__Excerpted passage__:
= = = =
From Photography To Emotions

Discussion in 'Portrait' started by alaios, Apr 3, 2015.

  1. alaios

    alaios TalkEmount All-Pro

    Jan 11, 2013
    Dear all,

    These are shots with just one light source. I am trying to keep my lighting consistent on some of my photo shoots and try to see

    1. what type of emotions would be better for this type of lighting I use

    2. see how I can evoke consistently specific emotions from my subject. So far I have been experimenting with different things but I am trying to build alternatives on the way I approach my subjects. The major problem is always with the subjects that have very low expectations on their selves and I have big time to let them relax.

















    “The fact is that relatively few photographers ever master their medium. Instead they allow the medium to master them and go on an endless squirrel cage chase from new lens to new paper to new developer to new gadget, never staying with one piece of equipment long enough to learn its full capacities, becoming lost in a maze of technical information that is of little or no use since they don’t know what to do with it”
    (written at 1927 by Edward Weston)
    • Like Like x 1
  2. serhan

    serhan TalkEmount All-Pro

    Aug 27, 2011
    Nicely done. I also like the closer shots better.

    Brian Smith had a seminar on portrait psychology, but it was in Miami. On his blog says "Portrait photography is 10% technique and 90% psychology – the most important buttons you push are not on your camera. Learn how to engage your subject and capture the essence of their personality in a single portrait. Miami celebrity portrait photographer Brian Smith will share the keys to creating thought-provoking conceptual portraits to lift you portraits to the next level. Find out how to sell your ideas to your subjects and clients and how to improvise and let go of the reigns when it leads to the best shot."
= = = =
__Task description__: Copy the forum post on photography and emotions, starting at the words "These are shots" and ending after "let them relax.", and swap every "lighting" for "illumination".

__Entries provided__:
= = = =
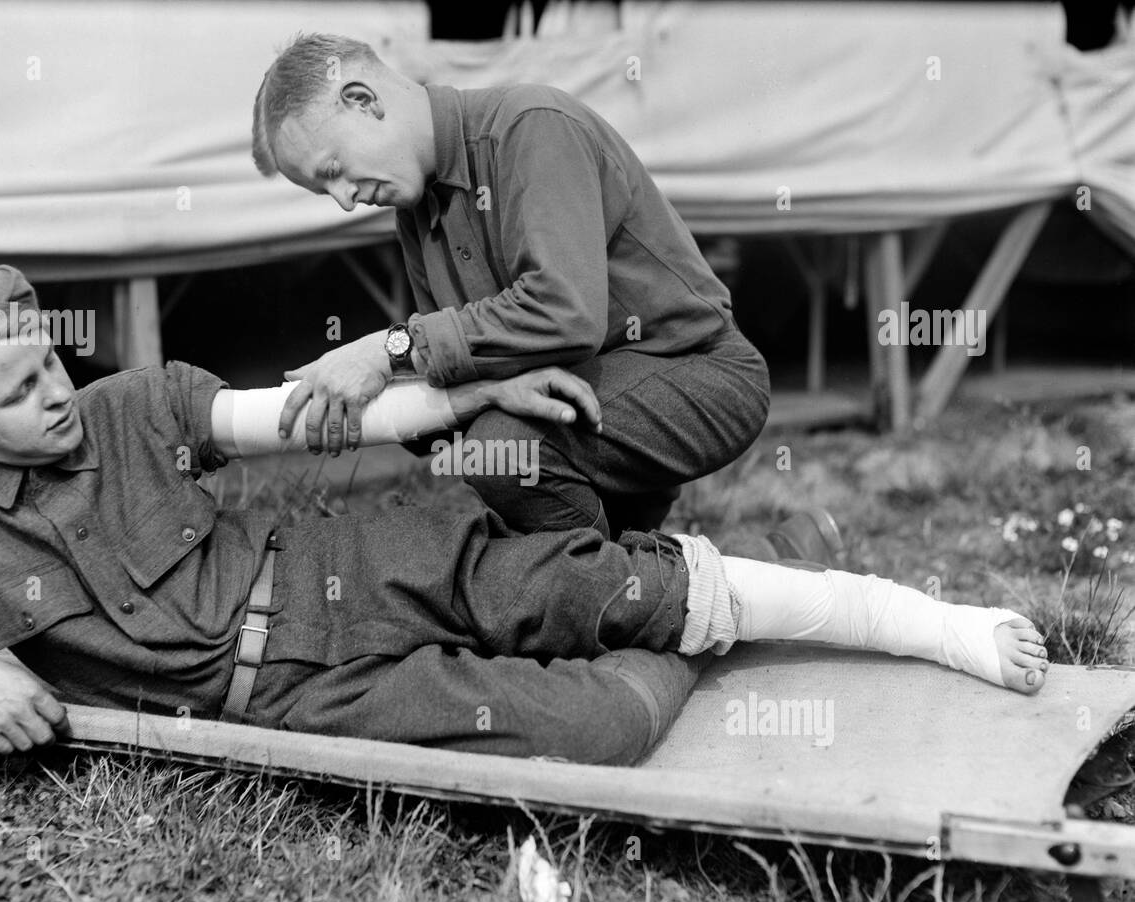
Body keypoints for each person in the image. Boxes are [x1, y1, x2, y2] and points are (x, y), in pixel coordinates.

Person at [0, 267, 1049, 764]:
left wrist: (472, 388)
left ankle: (907, 616)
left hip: (356, 561)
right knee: (606, 730)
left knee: (594, 592)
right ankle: (754, 568)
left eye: (52, 364)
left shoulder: (132, 402)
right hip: (303, 697)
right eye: (18, 393)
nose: (57, 395)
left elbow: (313, 417)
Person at [251, 33, 772, 540]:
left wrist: (388, 350)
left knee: (503, 450)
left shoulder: (531, 125)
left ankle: (611, 591)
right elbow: (453, 374)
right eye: (325, 191)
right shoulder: (414, 212)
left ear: (362, 101)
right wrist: (370, 399)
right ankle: (732, 565)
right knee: (469, 450)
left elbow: (564, 314)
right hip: (582, 407)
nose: (344, 200)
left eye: (335, 170)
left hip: (695, 371)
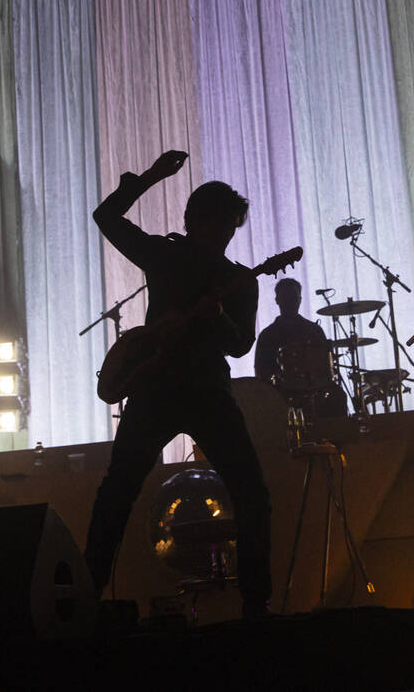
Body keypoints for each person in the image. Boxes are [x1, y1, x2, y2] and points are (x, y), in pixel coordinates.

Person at [85, 150, 272, 617]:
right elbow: (105, 217)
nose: (227, 234)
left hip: (199, 390)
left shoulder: (234, 279)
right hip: (166, 388)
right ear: (198, 222)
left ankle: (255, 603)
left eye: (231, 226)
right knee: (120, 489)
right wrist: (147, 177)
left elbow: (240, 346)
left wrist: (220, 319)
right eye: (222, 224)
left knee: (248, 491)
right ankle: (85, 597)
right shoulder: (169, 256)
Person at [253, 278, 328, 384]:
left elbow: (325, 368)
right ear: (277, 300)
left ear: (300, 299)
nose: (289, 301)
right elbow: (261, 374)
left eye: (292, 297)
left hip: (314, 390)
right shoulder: (267, 336)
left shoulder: (314, 330)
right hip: (279, 395)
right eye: (286, 297)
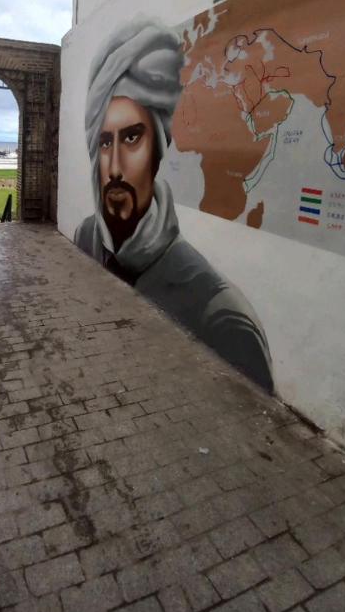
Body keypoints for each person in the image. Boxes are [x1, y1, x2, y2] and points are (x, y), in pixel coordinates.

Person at [74, 20, 274, 392]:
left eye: (132, 138)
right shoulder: (87, 236)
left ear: (159, 147)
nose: (114, 167)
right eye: (104, 143)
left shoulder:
= = = =
__Response to this task__:
These are shots with just one light source. I am trying to keep my illumination consistent on some of my photo shoots and try to see

    1. what type of emotions would be better for this type of illumination I use

    2. see how I can evoke consistently specific emotions from my subject. So far I have been experimenting with different things but I am trying to build alternatives on the way I approach my subjects. The major problem is always with the subjects that have very low expectations on their selves and I have big time to let them relax.